Je pense qu'un bon atelier, destiné au développement des personnes dans n'importe quel domaine, doit impliquer des émotions et être basé sur le contact entre les participants et, par conséquent, est basé sur l'utilisation de processus de groupe à des fins éducatives. Grâce à eux, les gens ont la possibilité de créer une communauté d'apprentissage intégrée, même si ce n'est que dans le but de cette réunion particulière. Cependant, pour faire de la place à l'activité spontanée des participants, l'entraîneur doit avoir une approche assez flexible du soi-disant programme de formation. Si l'atelier est très structuré, il a un scénario détaillé écrit à l'avance, de sorte que l'un des phénomènes groupés décrits ci-dessous n'aide pas réellement mais interfère avec le travail. La discussion, même si elle suscite beaucoup d'enthousiasme, retarde la transition vers le point suivant. Le formateur se doit donc de l'arrêter et « rappeler les gens à l'ordre », en essayant de concentrer leur attention sur autre chose. Un contrôle de l'attention est, à mon avis, l'un des mécanismes d'influence les plus forts.

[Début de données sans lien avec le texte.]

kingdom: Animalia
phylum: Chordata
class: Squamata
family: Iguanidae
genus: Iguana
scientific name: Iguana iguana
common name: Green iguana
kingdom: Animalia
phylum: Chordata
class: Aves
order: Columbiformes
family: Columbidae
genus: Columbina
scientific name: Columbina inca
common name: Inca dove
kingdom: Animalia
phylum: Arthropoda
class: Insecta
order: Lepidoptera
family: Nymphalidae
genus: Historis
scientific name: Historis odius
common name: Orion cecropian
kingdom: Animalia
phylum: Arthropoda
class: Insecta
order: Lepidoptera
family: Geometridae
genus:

Bien sûr, sur l'atelier structuré, avec le programme, les processus de groupe se produisent également, mais sont peu visibles, comme dans un sous-sol. C'est pourquoi de nombreux participants ont déclaré plus tard que la partie la plus intéressante de la formation tenait aux pauses, durant lesquelles ils pouvaient parler librement. Dans une telle école ou approche «dure», il est difficile d'utiliser des effets de groupe pour améliorer l'effet d'entraînement. J'ai remarqué, malheureusement, que les entraîneurs « difficiles » font de leur mieux pour que les émotions des participants ne s’échappent pas. Ils bloquent les interactions, essayent de dominer l'attention des participants. En un mot, ils essaient de contrôler la situation par n'importe quel moyen. Je ne suis pas un tenant de cette approche, mais je pense parfois que c'est nécessaire. Par exemple, quand il s'agit d'instruction. Ou bien mettre en œuvre des règles qui ont été décidées depuis longtemps et en discuter n'a pas de sens. Cependant, partout où nous nous intéressons à la participation créative des personnes à la mise en œuvre future des compétences développées, je considère une telle approche aussi dure qu’une erreur. Par conséquent, quand j'entends de mes élèves des questions comme : « Comment gérer l’attention du groupe » ? ou « Comment faire face à l'adversaire », il est opportun de répondre généralement aux questions comme ceci : « Et pourquoi tu veux le faire ? » Ou « Est-ce que l’adversaire empiète sur d'autres, peut-il apporter quelque chose ? Ou encore « Où va l'attention des participants quand ils ne vous écoutent pas ? » Est-ce que c’est mal quand il s’égare ? " Qu'est-ce qui vous dérange, l'anxiété, la colère ? Êtes-vous la seule personne qui maîtrise la situation ? "Ou," Êtes-vous la seule personne qui veut et peut réagir ? " Selon moi il n’y a pas de réponse simple, mais certains donnent des réponses, fiers de leur malice. La réponse que j'ai récemment reçue d'un formateur expérimenté était : « Donnez-lui un stylo et faites-lui noter les réponses des autres ». Jésus, pourquoi pas une sucette pour lui occuper la bouche au lieu de le laisser parler ?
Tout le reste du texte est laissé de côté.